There is a fundamental difference between hiring an advisor, and hiring a salesperson. As while both have essential roles in the economy – sometimes we want the advice of a nutritionist about our red meat intake, and other times we simply want the butcher to sell us the best cut of meat – regulation has long recognized the importance of “truth in advertising” when it comes to those respective roles. Simply put, it’s important for advisors to communicate that they’re advisors and for salespeople to communicate that they’re salespeople (and not advisors), lest the consumer receive conflicted advice from a salesperson who isn’t actually trying to advise but simply wants to sell their product. Thus why nutritionists are subject to different rules than butchers, why doctors are regulated in a distinct manner from the drug industry, and why investment advisers are regulated in a different manner than brokers.
In fact, the entire genesis of the Investment Advisers Act – that forms the foundation for the fiduciary regulation of investment advice – was a stated intention by Congress to separate the “bona fide investment counselor” from the “tipsters and touts” looking to sell brokerage products under the guise of advice. Which, notably, didn’t mean limiting broker-dealers from engaging in the sales activities of brokering and dealing – which are foundational to the operation of the stock market and the function of capital formation in public markets – but instead was about separating the activities of advisors and brokers, by applying separate registration requirements for investment advisers, and higher (fiduciary) standards of conduct for those who registered as such.
To maintain this distinction, Congress also included in the Advisers Act under Section 208(c) a requirement that it wasn’t even permissible to use the “investment counselor” title, or to “represent as an investment counsel”, without actually being principally in the business of providing such advice services (and subject to the fiduciary standard that would apply to such advice). In other words, advisors weren’t permitted to advertise that they were advisors unless they agreed to be regulated as (fiduciary) advisors.
Yet in the 80 years since, the titles used to convey advice services have changed substantially, from what was once a relatively ubiquitous title of “investment counselor” to the more modern versions “financial advisor” or “financial consultant” or “wealth manager”. Notably, though, Section 208(c) of the Advisers Act regulates not just the title of “investment counselor”, but also the function of providing “investment counsel” services… which is just as relevant today as it was 80 years ago.
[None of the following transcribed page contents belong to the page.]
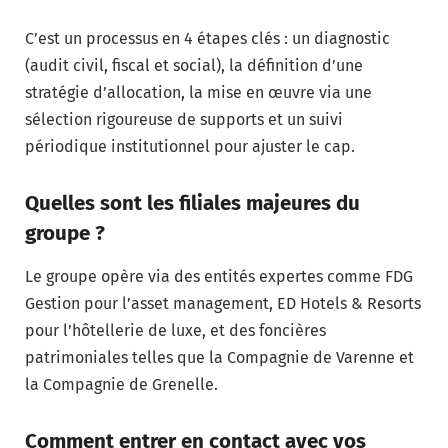
C’est un processus en 4 étapes clés : un diagnostic
(audit civil, fiscal et social), la définition d’une
stratégie d’allocation, la mise en œuvre via une
sélection rigoureuse de supports et un suivi
périodique institutionnel pour ajuster le cap.
Quelles sont les filiales majeures du
groupe ?
Le groupe opère via des entités expertes comme FDG
Gestion pour l’asset management, ED Hotels & Resorts
pour l’hôtellerie de luxe, et des foncières
patrimoniales telles que la Compagnie de Varenne et
la Compagnie de Grenelle.
Comment entrer en contact avec vos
Even though, in practice, the SEC does not regulate “financial advisor” titles today the way it regulated “investment counselor” decades ago.
At the same time, the growth of financial planning as a distinct profession alongside investment advice has created new regulatory challenges. In 2005, the SEC recognized this by declaring, similar to Section 208(c) for investment counsel, that those who either hold out as a “financial planner”, offer financial planning services, or deliver a financial plan to the client, cannot operate as brokers and must be regulated as fiduciary investment advisers. Yet when the 2005 rule was subsequently vacated by the Courts – for reasons unrelated to the regulation of financial planners – the SEC stated in a 2007 Proposed Rule that it would ‘soon’ revisit the regulation of financial planning. But 14 years later, the 2007 Proposed Rule is still just proposed.
Accordingly, this week XY Planning Network is filing a series of two Petitions for Rulemaking to the SEC, to take up again the 2007 Proposed Rule and its consideration of whether financial planning titles and services should automatically trigger fiduciary investment adviser registration, and to modernize Section 208(c) of the Advisers Act and better define in today’s environment what constitutes “investment counsel” services that would necessitate not just registration as an investment adviser but a requirement to principally be in the business of advice in order to market one’s services as such.
Because in the end, there remains an essential role for both advice and sales, and consumers should have the choice about whether to engage a salesperson to implement a desired purchase, or an advisor to help them select the right purchase to implement in the first place. But regulation of advice and sales begins with a fundamental truth-in-advertising obligation that advisors and salespeople advertise as such, so the end client understands the nature of the relationship that they are engaging to begin with. And so as the offering of financial advice services evolves, along with the marketing and other titles used to convey such services… it’s time for regulation to evolve with the times as well!